③ Take it outside. Any easy way to make your bash more memorable? Take the party outside, obviously. Especially for urban dwellers, this small location change will make an impression—and be a breath of fresh air. "People really respond well to being in nature," DeMarco says. "When guests are doing something they don't typically do, it is always more fun and memorable." Take that idea of doing something different to another level by playing around with food and cuisine, from going full pickled shrimp with a Swedish feast to making a menu of all desserts.
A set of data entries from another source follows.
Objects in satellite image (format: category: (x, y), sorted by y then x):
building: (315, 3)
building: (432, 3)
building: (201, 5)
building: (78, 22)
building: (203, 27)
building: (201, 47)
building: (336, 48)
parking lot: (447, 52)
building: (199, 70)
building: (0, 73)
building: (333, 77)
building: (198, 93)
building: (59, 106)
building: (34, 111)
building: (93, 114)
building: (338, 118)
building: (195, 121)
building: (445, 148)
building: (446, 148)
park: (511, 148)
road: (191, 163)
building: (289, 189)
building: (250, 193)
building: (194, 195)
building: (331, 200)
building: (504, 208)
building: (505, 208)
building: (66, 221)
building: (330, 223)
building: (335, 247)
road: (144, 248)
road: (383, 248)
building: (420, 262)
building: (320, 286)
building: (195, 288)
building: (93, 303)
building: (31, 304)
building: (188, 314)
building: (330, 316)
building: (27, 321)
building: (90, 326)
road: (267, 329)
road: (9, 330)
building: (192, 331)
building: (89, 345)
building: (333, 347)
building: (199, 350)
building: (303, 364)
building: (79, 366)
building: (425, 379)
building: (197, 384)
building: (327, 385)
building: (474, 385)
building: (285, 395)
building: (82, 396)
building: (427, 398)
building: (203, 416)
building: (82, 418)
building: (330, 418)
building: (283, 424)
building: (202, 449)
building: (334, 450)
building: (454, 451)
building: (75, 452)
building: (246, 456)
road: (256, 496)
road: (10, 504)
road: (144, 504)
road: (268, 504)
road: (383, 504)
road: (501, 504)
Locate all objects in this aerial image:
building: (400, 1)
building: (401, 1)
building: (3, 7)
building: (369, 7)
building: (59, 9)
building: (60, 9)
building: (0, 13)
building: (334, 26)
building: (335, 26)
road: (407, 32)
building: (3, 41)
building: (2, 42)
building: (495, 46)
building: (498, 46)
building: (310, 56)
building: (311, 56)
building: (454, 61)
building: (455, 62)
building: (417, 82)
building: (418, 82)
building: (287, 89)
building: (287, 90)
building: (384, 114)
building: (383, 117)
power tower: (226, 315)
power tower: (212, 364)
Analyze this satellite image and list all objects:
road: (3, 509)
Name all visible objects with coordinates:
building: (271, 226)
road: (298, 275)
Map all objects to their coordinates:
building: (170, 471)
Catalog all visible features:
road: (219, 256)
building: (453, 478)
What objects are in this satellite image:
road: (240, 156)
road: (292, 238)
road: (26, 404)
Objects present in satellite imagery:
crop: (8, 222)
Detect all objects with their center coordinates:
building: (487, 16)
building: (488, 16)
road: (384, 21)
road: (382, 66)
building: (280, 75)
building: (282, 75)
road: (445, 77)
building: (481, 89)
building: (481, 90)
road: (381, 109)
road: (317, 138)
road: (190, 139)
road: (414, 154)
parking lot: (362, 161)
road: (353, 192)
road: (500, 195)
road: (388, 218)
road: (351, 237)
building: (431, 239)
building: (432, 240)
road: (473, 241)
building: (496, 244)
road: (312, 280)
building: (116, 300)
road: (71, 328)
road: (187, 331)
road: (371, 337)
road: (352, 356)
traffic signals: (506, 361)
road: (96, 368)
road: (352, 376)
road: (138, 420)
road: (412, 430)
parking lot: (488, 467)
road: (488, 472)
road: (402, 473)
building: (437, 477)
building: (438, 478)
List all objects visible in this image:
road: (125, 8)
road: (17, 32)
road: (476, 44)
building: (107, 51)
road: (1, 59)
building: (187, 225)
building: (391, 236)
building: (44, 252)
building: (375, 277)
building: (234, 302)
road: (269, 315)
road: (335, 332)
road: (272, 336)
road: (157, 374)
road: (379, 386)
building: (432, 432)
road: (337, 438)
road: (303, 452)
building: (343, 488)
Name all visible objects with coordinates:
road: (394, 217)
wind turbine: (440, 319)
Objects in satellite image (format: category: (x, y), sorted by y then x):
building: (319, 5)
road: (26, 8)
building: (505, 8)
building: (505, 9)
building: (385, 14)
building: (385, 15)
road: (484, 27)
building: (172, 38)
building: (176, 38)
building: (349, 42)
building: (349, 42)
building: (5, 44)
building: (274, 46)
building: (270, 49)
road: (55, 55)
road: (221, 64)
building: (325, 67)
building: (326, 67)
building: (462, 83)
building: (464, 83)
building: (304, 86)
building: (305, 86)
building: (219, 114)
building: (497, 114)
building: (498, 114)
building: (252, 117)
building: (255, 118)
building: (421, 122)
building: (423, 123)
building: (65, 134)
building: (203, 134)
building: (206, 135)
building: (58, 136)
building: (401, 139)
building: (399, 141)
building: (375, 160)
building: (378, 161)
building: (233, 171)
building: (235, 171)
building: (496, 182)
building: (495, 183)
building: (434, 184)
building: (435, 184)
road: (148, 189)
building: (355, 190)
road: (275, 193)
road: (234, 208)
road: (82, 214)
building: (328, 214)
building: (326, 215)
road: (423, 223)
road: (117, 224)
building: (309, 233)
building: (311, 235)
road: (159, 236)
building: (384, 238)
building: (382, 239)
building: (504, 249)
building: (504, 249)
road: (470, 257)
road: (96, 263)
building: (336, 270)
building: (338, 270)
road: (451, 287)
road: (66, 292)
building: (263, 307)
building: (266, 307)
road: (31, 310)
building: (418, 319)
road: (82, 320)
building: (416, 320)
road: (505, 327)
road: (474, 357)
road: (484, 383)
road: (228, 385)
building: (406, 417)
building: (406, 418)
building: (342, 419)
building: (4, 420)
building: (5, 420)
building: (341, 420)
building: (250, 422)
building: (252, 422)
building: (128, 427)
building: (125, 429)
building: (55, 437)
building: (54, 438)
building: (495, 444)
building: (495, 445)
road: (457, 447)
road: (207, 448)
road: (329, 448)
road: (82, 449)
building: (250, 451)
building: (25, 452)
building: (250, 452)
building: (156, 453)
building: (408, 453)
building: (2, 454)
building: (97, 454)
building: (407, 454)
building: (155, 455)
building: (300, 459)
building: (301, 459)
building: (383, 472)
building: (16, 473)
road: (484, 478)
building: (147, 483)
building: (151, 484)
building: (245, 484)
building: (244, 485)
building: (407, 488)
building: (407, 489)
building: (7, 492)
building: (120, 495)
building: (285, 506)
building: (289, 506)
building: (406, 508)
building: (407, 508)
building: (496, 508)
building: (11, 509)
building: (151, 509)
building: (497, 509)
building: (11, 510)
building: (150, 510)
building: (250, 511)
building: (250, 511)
④ Put the "family" in family style. Half of the fun in planning parties is gathering your friends from all circles who you like or think might mesh together (get out, #nonewfriends). However, that's easier said than done. DeMarco has a simple solution to getting past initial shyness and to actual conversation among friends: Serve everything family style. "If they don't know the people sitting next to them, it is a great way to open up and build relationships that might not come from a typical dinner," DeMarco says.
⑤ Always be prepared. Treat outdoor gatherings like you're going to the beach, according to DeMarco. "I always make sure to have sunscreen, bug spray, blankets and candles on hand for an outdoor dinner," she explains. Because the last thing you want ruining your party is a bad sunburn or gnarly mosquito bites. Your guests will thank you later.